Couper

Je viens d'arriver en poste, c'est le mois de mars et la fin de l'année financière. Rien ne me prépare à ce que je dois m'apprêter à faire. Diminution des subventions oblige, une cure minceur de nos dépenses se dessine. La grande portion... les salaires. J'ai 25 ans, je n'ai jamais géré un budget d'un million de dollars. J'ai les épaules lourdes, je me dois d'analyser justement la situation pour ne pas pénaliser indûment les gens. Mon emploi aussi est en jeu. Quand on touche à la paye des gens, on touche à leurs conditions de vie. Il faut faire gaffe, c'est une zone sensible. Le rationnel a besoin d'être solide pour faire avaler la pilule. Il n'y a pas 56 façons de le faire. Il faut dire les choses telles qu'elles sont et offrir des solutions.

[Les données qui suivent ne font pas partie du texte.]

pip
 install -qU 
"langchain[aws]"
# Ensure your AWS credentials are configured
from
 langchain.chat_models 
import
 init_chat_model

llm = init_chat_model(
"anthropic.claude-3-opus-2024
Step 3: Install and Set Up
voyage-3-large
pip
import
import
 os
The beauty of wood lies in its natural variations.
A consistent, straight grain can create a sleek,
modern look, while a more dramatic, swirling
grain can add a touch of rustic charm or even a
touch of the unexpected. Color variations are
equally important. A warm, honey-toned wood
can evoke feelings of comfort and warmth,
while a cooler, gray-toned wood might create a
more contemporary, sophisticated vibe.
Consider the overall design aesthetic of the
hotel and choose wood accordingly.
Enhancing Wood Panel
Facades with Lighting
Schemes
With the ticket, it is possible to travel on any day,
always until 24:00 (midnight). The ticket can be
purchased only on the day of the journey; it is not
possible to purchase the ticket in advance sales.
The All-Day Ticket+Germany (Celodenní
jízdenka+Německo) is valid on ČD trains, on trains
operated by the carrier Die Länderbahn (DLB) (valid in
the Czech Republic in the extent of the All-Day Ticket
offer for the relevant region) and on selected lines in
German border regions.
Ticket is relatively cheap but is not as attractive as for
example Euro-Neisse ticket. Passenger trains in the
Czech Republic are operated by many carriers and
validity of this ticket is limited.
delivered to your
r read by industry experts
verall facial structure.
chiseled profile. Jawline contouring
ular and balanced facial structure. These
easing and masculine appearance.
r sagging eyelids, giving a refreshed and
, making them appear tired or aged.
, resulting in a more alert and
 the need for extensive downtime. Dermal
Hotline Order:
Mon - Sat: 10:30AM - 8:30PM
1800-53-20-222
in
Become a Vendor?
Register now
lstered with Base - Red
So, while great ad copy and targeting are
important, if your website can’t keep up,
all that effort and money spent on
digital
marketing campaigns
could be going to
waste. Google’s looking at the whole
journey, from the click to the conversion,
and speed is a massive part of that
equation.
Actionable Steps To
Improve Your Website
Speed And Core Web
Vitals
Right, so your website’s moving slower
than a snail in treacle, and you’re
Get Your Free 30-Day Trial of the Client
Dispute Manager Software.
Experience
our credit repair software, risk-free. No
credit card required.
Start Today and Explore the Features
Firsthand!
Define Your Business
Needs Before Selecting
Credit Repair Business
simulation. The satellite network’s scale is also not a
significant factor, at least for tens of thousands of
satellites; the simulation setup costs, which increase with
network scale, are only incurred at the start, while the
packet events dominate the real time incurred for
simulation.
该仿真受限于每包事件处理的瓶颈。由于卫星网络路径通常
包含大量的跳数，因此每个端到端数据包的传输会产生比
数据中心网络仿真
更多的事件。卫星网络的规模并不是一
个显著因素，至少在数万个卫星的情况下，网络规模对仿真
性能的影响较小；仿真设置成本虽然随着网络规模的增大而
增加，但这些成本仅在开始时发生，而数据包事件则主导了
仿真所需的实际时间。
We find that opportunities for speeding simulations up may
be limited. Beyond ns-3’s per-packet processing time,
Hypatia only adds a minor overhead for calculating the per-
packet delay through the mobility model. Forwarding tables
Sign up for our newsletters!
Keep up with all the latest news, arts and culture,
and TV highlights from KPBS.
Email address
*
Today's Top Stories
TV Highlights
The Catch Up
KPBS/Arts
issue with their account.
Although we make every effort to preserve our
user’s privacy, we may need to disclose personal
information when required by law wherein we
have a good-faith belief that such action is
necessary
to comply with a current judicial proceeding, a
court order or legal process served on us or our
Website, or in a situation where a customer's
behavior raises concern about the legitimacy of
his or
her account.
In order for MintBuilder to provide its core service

C'est ce que j'ai fait. J'ai proposé des compressions salariales en alternance dans les différents points de service, question d'équité. Plusieurs ont ainsi passé l'été en étant prestataires de l'assurance-chômage. La situation est revenue au beau fixe six mois plus tard et les coupures choses du passé. En quittant cet emploi, j'ai retrouvé une situation similaire, avec des locataires. Je fus de nouveau la porteuse de bonne nouvelle. Une augmentation des frais d'exploitation. Devant une assemblée de locataires peu disposée à mon égard, j'ai dû expliquer chiffres à l'appui ce qui justifiait cette majoration. Une fois encore, j'ai proposé différentes alternatives afin de régulariser la situation. Cela a eu l'effet escompté. Les gens se sont sentis rassurés.

La semaine dernière, même scénario à l'horizon. Je dois rencontrer une équipe enseignante pour les informer que la clientèle n'est pas au rendez-vous et que... je dois réaménager les tâches selon les termes de la convention. Comprendre que des coupures sont envisagées et que la personne la moins ancienne doit s'en aller. L'incrédulité se lit sur les visages. Pourtant, certains éléments menant à cette situation étaient connus, mais nous sommes des êtres d'espoir. J'essaie d'atténuer le choc, en me mettant à leur place. Je ne voudrais pas y être à leur place comme ils ne veulent pas la mienne. Le rationnel cède le pas aux émotions. J'ai une personne monoparentale, une autre soutien de famille et je me sens impuissante.

Ce sont les aléas de la vie, celles de mon métier que je me dis. J'agis là où je le peux. Je suis arrivée avec diverses pistes d'actions, de solutions. J'ai accueilli leur tristesse, leur détresse. J'ose croire que cette intempérie est derrière nous. Bien qu'il faille habiter le moment présent, j'avoue que cette fois je ferais bien un saut dans le futur.